Posted Oct 04 2009 11:14pm

On Tuesday night I was laying on Charlotte's bed by the light of her princess nightlight. Her bed has a pink and blue quilt on it, the one the hospital gave us to wrap her in just before she passed away. I'm glad to have it. Incidentally, when she died she was wearing a diaper and a pair of lavender Mickey Mouse socks. That's it. I have those too. The funeral home saved them for us. We buried her in a cream silk dress her grandmother Hayes picked out, a necklace from her grandfather, lace trimmed socks and a tiny white pair of daisy undies. (No more diapers for Charlotte.) So very sweet. We buried her with her favorite toy, a peach colored monkey with a well worn green crinkle ear she loved to chew on. We buried her with a pink incredibly soft blanket, the kind you would never actually let your toddler drag around, because it was too soft, and too pale, and well, it cost $80. But Grandma Enslin wanted her to have it. We buried her in a white casket, with those cheesy daisies carved on the lid, but now that I think about it, they matched her undies.
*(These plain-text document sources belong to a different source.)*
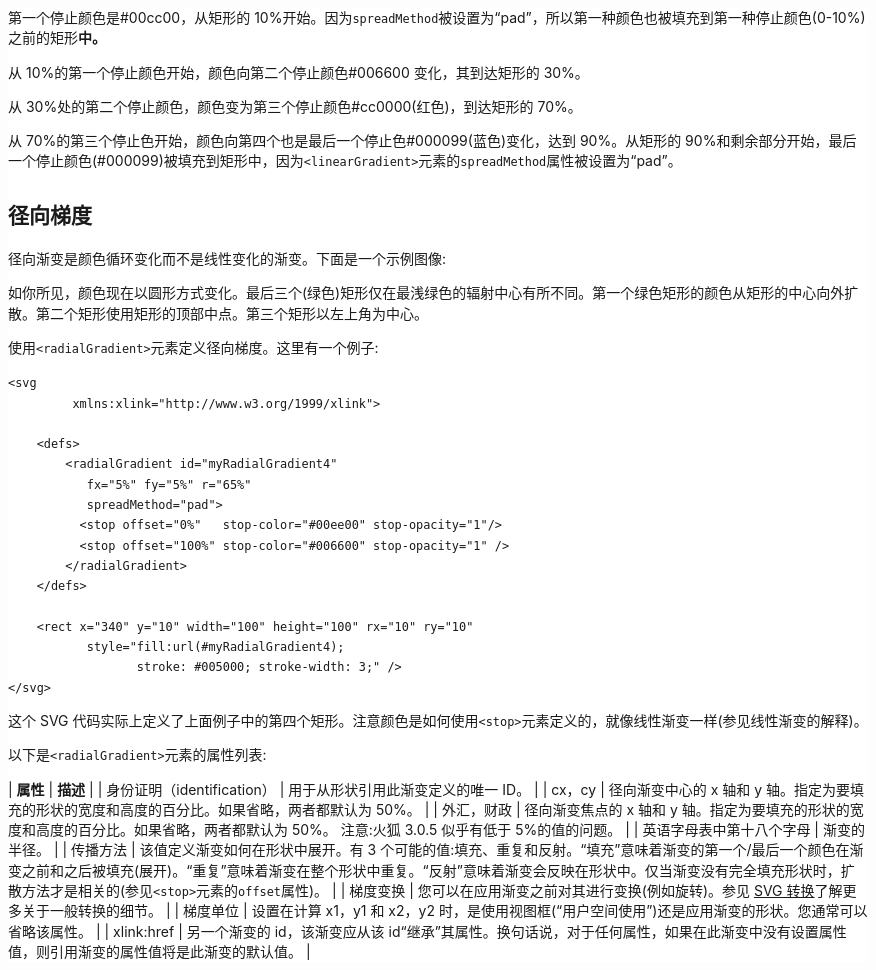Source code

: 
第一个停止颜色是#00cc00，从矩形的 10%开始。因为`spreadMethod`被设置为“pad”，所以第一种颜色也被填充到第一种停止颜色(0-10%)之前的矩形**中。**

从 10%的第一个停止颜色开始，颜色向第二个停止颜色#006600 变化，其到达矩形的 30%。

从 30%处的第二个停止颜色，颜色变为第三个停止颜色#cc0000(红色)，到达矩形的 70%。

从 70%的第三个停止色开始，颜色向第四个也是最后一个停止色#000099(蓝色)变化，达到 90%。从矩形的 90%和剩余部分开始，最后一个停止颜色(#000099)被填充到矩形中，因为`<linearGradient>`元素的`spreadMethod`属性被设置为“pad”。

## 径向梯度

径向渐变是颜色循环变化而不是线性变化的渐变。下面是一个示例图像:

如你所见，颜色现在以圆形方式变化。最后三个(绿色)矩形仅在最浅绿色的辐射中心有所不同。第一个绿色矩形的颜色从矩形的中心向外扩散。第二个矩形使用矩形的顶部中点。第三个矩形以左上角为中心。

使用`<radialGradient>`元素定义径向梯度。这里有一个例子:

```
<svg 
         xmlns:xlink="http://www.w3.org/1999/xlink">

    <defs>
        <radialGradient id="myRadialGradient4"
           fx="5%" fy="5%" r="65%"
           spreadMethod="pad">
          <stop offset="0%"   stop-color="#00ee00" stop-opacity="1"/>
          <stop offset="100%" stop-color="#006600" stop-opacity="1" />
        </radialGradient>
    </defs>

    <rect x="340" y="10" width="100" height="100" rx="10" ry="10"
           style="fill:url(#myRadialGradient4);
                  stroke: #005000; stroke-width: 3;" />
</svg>

```

这个 SVG 代码实际上定义了上面例子中的第四个矩形。注意颜色是如何使用`<stop>`元素定义的，就像线性渐变一样(参见线性渐变的解释)。

以下是`<radialGradient>`元素的属性列表:

| **属性** | **描述** |
| 身份证明（identification） | 用于从形状引用此渐变定义的唯一 ID。 |
| cx，cy | 径向渐变中心的 x 轴和 y 轴。指定为要填充的形状的宽度和高度的百分比。如果省略，两者都默认为 50%。 |
| 外汇，财政 | 径向渐变焦点的 x 轴和 y 轴。指定为要填充的形状的宽度和高度的百分比。如果省略，两者都默认为 50%。
注意:火狐 3.0.5 似乎有低于 5%的值的问题。 |
| 英语字母表中第十八个字母 | 渐变的半径。 |
| 传播方法 | 该值定义渐变如何在形状中展开。有 3 个可能的值:填充、重复和反射。“填充”意味着渐变的第一个/最后一个颜色在渐变之前和之后被填充(展开)。“重复”意味着渐变在整个形状中重复。“反射”意味着渐变会反映在形状中。仅当渐变没有完全填充形状时，扩散方法才是相关的(参见`<stop>`元素的`offset`属性)。 |
| 梯度变换 | 您可以在应用渐变之前对其进行变换(例如旋转)。参见 [SVG 转换](svg-transformation.html)了解更多关于一般转换的细节。 |
| 梯度单位 | 设置在计算 x1，y1 和 x2，y2 时，是使用视图框(“用户空间使用”)还是应用渐变的形状。您通常可以省略该属性。 |
| xlink:href | 另一个渐变的 id，该渐变应从该 id“继承”其属性。换句话说，对于任何属性，如果在此渐变中没有设置属性值，则引用渐变的属性值将是此渐变的默认值。 |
When we buried her I whispered "Charlotte, hold my heart!"

On Tuesday night it was Charlotte's birthday, and she got her headstone. When we buried her I thought we would have her headstone in place within weeks. It took months, but it was worth it. It is beautiful. I chose the butterfly for various reasons, discussed in depth here.

I am so happy it is done. I am relieved. It feels wonderful to walk up to her little spot on the hill and have something more to mark it other than lines in the grass. It is perfect.


The night it was placed, a weight was lifted from my heart, but there was emptiness too. I felt, for a moment, I had done the last thing I could do for my Charlotte.

And so begins the next project.

I am going to do a tree for her for the Festival of Trees. If you don't know, the Festival is a yearly fund raiser in early December for Primary Children's Medical Center, where Charlotte received all her health care. Where Charlotte was treated, cared for, saved time and time again, and finally, where she died. Christmas trees are decorated and donated to the festival and then auctioned off. This year, Charlotte will have a butterfly tree. I've just exchanged my first little butterfly in return for a donation to Charlotte's Butterfly Fund.
Even though she's flown away, she's always here, holding my heart.